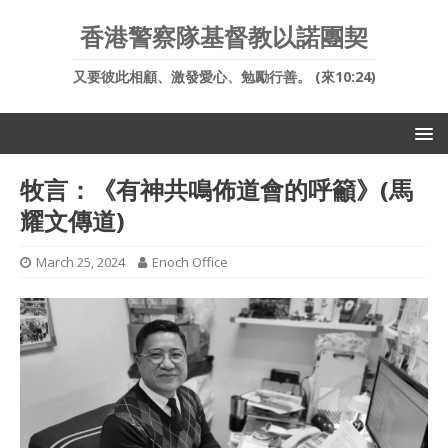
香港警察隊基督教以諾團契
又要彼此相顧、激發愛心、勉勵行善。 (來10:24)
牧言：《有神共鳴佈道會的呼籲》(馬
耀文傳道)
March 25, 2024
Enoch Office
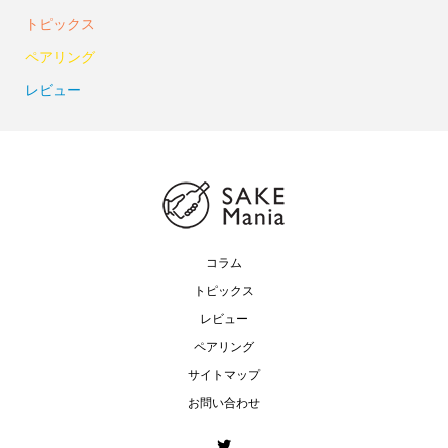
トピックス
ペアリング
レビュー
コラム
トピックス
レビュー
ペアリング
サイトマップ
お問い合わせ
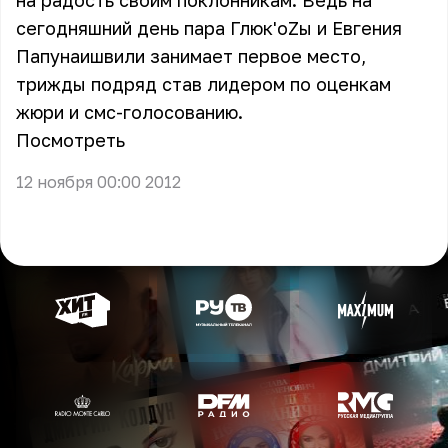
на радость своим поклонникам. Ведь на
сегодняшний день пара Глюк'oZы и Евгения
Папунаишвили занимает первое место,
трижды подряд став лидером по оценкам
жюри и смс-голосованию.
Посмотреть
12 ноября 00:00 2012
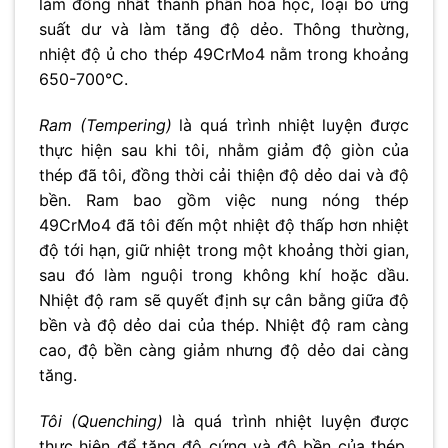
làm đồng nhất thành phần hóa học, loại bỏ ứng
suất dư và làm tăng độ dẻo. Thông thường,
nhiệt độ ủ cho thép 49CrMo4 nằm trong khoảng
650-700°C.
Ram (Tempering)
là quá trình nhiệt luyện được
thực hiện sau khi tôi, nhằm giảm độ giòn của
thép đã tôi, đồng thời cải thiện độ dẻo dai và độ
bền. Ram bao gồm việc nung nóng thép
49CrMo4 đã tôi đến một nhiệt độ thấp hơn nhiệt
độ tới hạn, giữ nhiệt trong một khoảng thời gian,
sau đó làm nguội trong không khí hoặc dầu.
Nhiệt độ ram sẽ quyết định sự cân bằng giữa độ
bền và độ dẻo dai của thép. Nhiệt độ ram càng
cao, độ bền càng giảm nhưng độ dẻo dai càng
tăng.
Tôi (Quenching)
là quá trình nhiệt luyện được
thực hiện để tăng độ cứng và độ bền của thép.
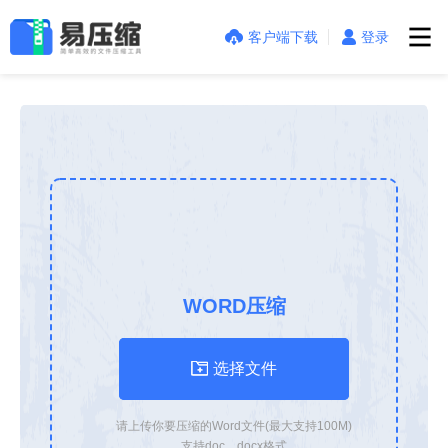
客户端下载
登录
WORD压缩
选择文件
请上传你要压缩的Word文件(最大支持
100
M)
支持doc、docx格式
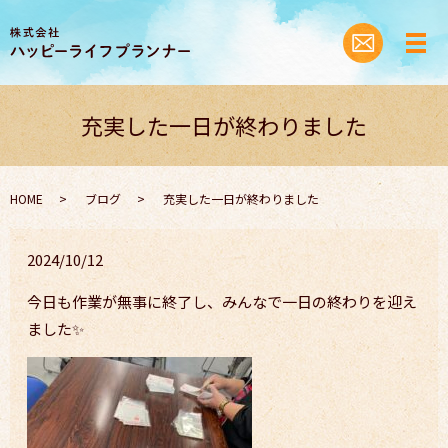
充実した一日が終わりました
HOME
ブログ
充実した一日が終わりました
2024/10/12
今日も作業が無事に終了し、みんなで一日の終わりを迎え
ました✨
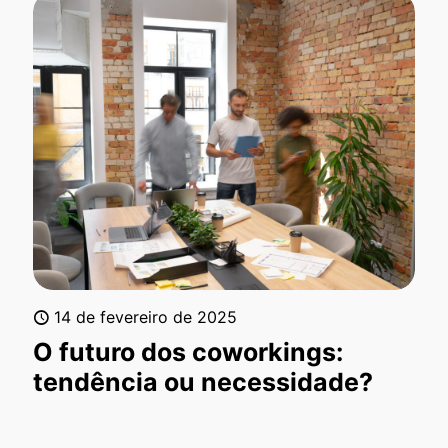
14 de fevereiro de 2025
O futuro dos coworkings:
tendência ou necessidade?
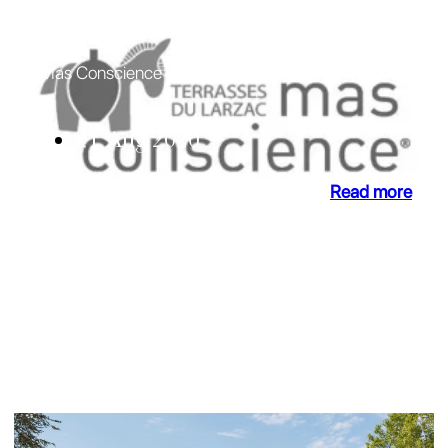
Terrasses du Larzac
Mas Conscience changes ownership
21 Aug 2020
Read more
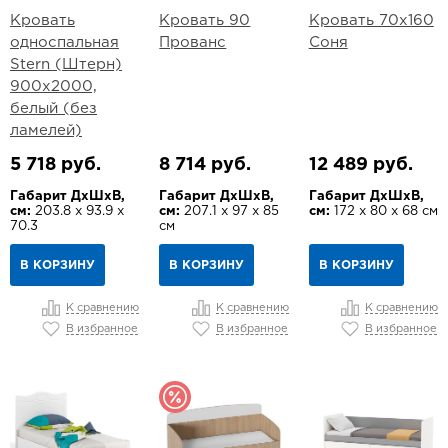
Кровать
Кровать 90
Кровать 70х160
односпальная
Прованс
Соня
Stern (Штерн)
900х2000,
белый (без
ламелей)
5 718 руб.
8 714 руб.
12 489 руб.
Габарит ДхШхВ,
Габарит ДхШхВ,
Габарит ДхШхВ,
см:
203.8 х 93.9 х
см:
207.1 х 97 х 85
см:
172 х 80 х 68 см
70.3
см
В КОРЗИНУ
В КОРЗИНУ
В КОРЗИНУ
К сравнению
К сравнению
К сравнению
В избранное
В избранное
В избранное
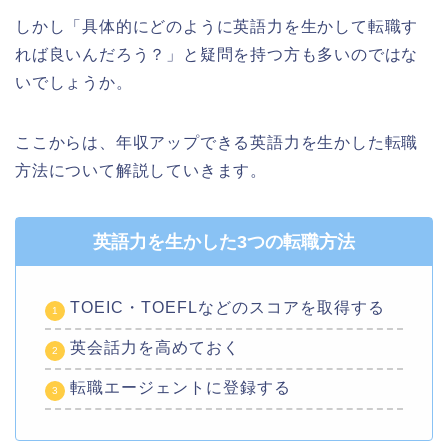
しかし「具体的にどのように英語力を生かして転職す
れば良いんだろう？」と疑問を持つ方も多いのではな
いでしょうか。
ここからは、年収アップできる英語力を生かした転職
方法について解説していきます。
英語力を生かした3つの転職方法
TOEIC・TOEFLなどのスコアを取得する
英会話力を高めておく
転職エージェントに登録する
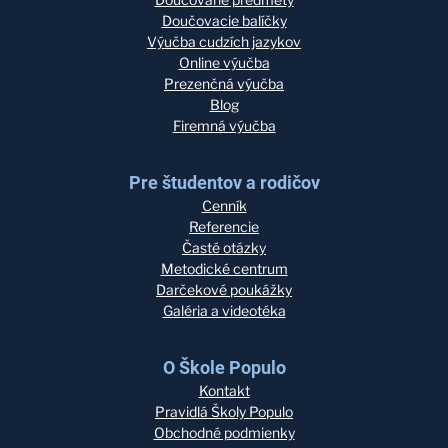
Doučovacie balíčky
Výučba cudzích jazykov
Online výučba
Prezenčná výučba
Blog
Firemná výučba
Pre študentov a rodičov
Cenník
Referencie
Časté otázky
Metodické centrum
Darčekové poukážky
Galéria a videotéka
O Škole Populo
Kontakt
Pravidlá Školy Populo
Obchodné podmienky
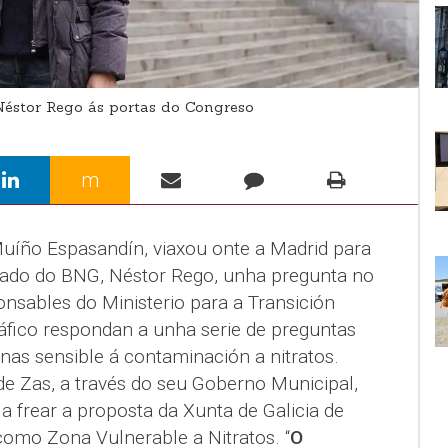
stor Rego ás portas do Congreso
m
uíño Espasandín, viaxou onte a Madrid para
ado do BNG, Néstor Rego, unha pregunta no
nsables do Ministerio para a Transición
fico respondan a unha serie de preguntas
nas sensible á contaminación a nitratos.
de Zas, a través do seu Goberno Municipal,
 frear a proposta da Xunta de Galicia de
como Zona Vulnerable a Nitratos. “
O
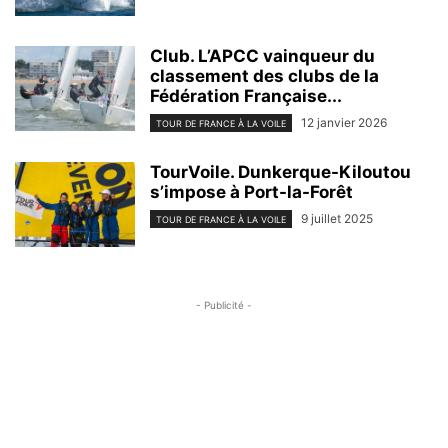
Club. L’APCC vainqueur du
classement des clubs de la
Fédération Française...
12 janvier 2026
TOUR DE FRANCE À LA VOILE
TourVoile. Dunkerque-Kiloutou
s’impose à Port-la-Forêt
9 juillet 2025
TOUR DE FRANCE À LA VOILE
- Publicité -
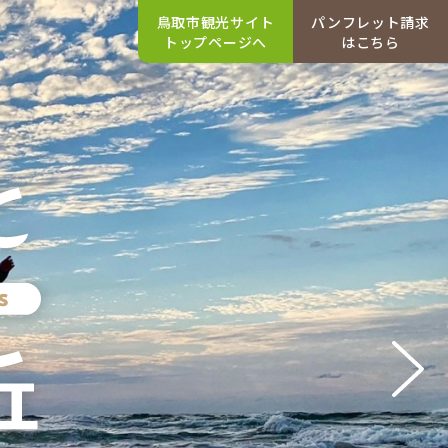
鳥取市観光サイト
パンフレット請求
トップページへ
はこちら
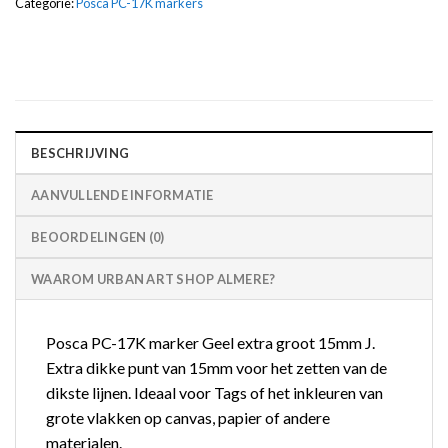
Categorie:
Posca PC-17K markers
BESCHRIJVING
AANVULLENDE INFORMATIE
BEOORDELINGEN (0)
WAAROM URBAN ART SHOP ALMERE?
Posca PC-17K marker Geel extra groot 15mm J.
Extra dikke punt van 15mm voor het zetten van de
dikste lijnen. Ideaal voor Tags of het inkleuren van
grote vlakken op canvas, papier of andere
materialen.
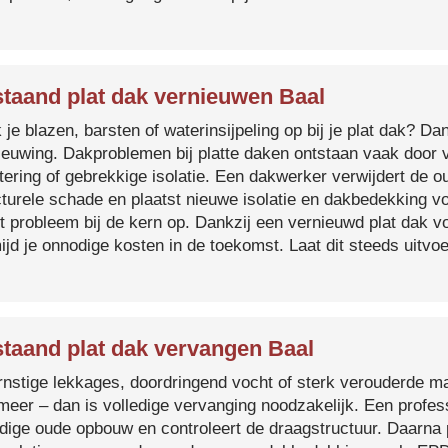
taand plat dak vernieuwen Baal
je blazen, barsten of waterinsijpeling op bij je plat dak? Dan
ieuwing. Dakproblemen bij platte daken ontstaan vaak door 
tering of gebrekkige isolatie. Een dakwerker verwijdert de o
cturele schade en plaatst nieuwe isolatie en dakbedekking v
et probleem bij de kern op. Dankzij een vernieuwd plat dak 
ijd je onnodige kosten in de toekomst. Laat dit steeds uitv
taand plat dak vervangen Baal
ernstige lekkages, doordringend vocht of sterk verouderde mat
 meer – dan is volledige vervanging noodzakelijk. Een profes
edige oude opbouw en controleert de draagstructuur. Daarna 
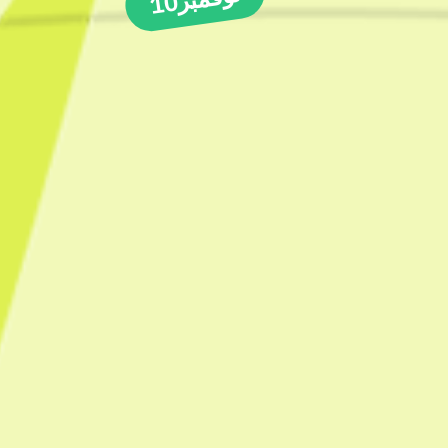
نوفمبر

- **PROBLEM DESCRIPTION**
Set each line of the records down again exactly as it reads. Omit the pictures.

- **REPLY**
香港警察隊基督教以諾團契
又要彼此相顧、激發愛心、勉勵行善。 (來10:24)
牧言：《有神共鳴佈道會的呼籲》(馬
耀文傳道)
March 25, 2024
Enoch Office
トピックス
ペアリング
レビュー
コラム
トピックス
レビュー
ペアリング
サイトマップ
お問い合わせ
на радость своим поклонникам. Ведь на
сегодняшний день пара Глюк'oZы и Евгения
Папунаишвили занимает первое место,
трижды подряд став лидером по оценкам
жюри и смс-голосованию.
Посмотреть
12 ноября 00:00 2012
làm đồng nhất thành phần hóa học, loại bỏ ứng
suất dư và làm tăng độ dẻo. Thông thường,
nhiệt độ ủ cho thép 49CrMo4 nằm trong khoảng
650-700°C.
Ram (Tempering)
là quá trình nhiệt luyện được
thực hiện sau khi tôi, nhằm giảm độ giòn của
thép đã tôi, đồng thời cải thiện độ dẻo dai và độ
bền. Ram bao gồm việc nung nóng thép
49CrMo4 đã tôi đến một nhiệt độ thấp hơn nhiệt
độ tới hạn, giữ nhiệt trong một khoảng thời gian,
sau đó làm nguội trong không khí hoặc dầu.
Nhiệt độ ram sẽ quyết định sự cân bằng giữa độ
bền và độ dẻo dai của thép. Nhiệt độ ram càng
cao, độ bền càng giảm nhưng độ dẻo dai càng
tăng.
Tôi (Quenching)
là quá trình nhiệt luyện được
thực hiện để tăng độ cứng và độ bền của thép.
客户端下载
登录
WORD压缩
选择文件
请上传你要压缩的Word文件(最大支持
100
M)
支持doc、docx格式
充実した一日が終わりました
HOME
ブログ
充実した一日が終わりました
2024/10/12
今日も作業が無事に終了し、みんなで一日の終わりを迎え
ました✨
14 de fevereiro de 2025
O futuro dos coworkings:
tendência ou necessidade?
Terrasses du Larzac
Mas Conscience changes ownership
21 Aug 2020
Read more
Кровать
Кровать 90
Кровать 70х160
односпальная
Прованс
Соня
Stern (Штерн)
900х2000,
белый (без
ламелей)
5 718 руб.
8 714 руб.
12 489 руб.
Габарит ДхШхВ,
Габарит ДхШхВ,
Габарит ДхШхВ,
см:
203.8 х 93.9 х
см:
207.1 х 97 х 85
см:
172 х 80 х 68 см
70.3
см
В КОРЗИНУ
В КОРЗИНУ
В КОРЗИНУ
К сравнению
К сравнению
К сравнению
В избранное
В избранное
В избранное
しかし「具体的にどのように英語力を生かして転職す
れば良いんだろう？」と疑問を持つ方も多いのではな
いでしょうか。
ここからは、年収アップできる英語力を生かした転職
方法について解説していきます。
英語力を生かした3つの転職方法
TOEIC・TOEFLなどのスコアを取得する
英会話力を高めておく
転職エージェントに登録する
Doučovacie balíčky
Výučba cudzích jazykov
Online výučba
Prezenčná výučba
Blog
Firemná výučba
Pre študentov a rodičov
Cenník
Referencie
Časté otázky
Metodické centrum
Darčekové poukážky
Galéria a videotéka
O Škole Populo
Kontakt
Pravidlá Školy Populo
Obchodné podmienky
stor Rego ás portas do Congreso
m
uíño Espasandín, viaxou onte a Madrid para
ado do BNG, Néstor Rego, unha pregunta no
nsables do Ministerio para a Transición
fico respondan a unha serie de preguntas
nas sensible á contaminación a nitratos.
de Zas, a través do seu Goberno Municipal,
 frear a proposta da Xunta de Galicia de
como Zona Vulnerable a Nitratos. “
O
Club. L’APCC vainqueur du
classement des clubs de la
Fédération Française...
12 janvier 2026
TOUR DE FRANCE À LA VOILE
TourVoile. Dunkerque-Kiloutou
s’impose à Port-la-Forêt
9 juillet 2025
TOUR DE FRANCE À LA VOILE
- Publicité -
鳥取市観光サイト
パンフレット請求
トップページへ
はこちら
Categorie:
Posca PC-17K markers
BESCHRIJVING
AANVULLENDE INFORMATIE
BEOORDELINGEN (0)
WAAROM URBAN ART SHOP ALMERE?
Posca PC-17K marker Geel extra groot 15mm J.
Extra dikke punt van 15mm voor het zetten van de
dikste lijnen. Ideaal voor Tags of het inkleuren van
grote vlakken op canvas, papier of andere
materialen.
taand plat dak vernieuwen Baal
je blazen, barsten of waterinsijpeling op bij je plat dak? Dan
ieuwing. Dakproblemen bij platte daken ontstaan vaak door 
tering of gebrekkige isolatie. Een dakwerker verwijdert de o
cturele schade en plaatst nieuwe isolatie en dakbedekking v
et probleem bij de kern op. Dankzij een vernieuwd plat dak 
ijd je onnodige kosten in de toekomst. Laat dit steeds uitv
taand plat dak vervangen Baal
ernstige lekkages, doordringend vocht of sterk verouderde mat
 meer – dan is volledige vervanging noodzakelijk. Een profes
edige oude opbouw en controleert de draagstructuur. Daarna 
نوفمبر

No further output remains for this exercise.